Task instructions
Print all the records below exactly as they stand, but leave out the pictures.

Nine-parameter box outputs
▼▼▼

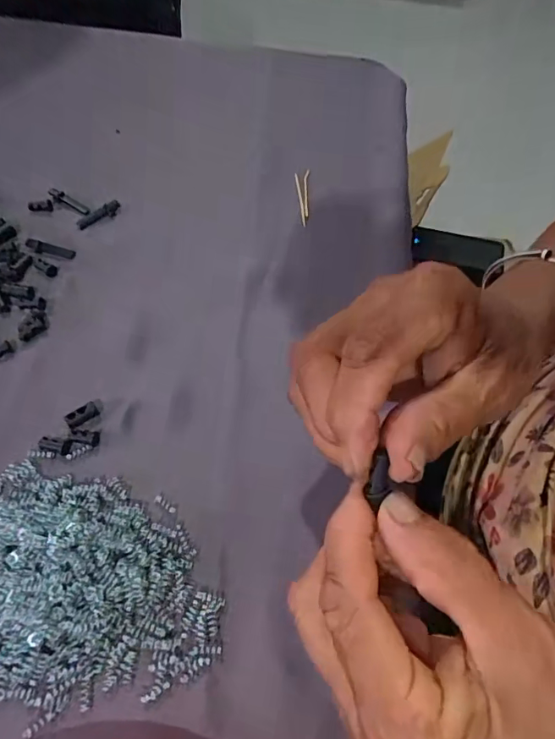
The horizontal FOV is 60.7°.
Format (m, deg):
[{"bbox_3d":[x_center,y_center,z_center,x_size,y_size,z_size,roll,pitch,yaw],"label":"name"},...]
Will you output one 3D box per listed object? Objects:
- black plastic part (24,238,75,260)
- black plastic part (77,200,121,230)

▲▲▲

Task answer
The horizontal FOV is 60.7°.
Format (m, deg):
[{"bbox_3d":[x_center,y_center,z_center,x_size,y_size,z_size,roll,pitch,yaw],"label":"name"},...]
Will you output one 3D box per listed object? Objects:
- black plastic part (24,238,75,260)
- black plastic part (77,200,121,230)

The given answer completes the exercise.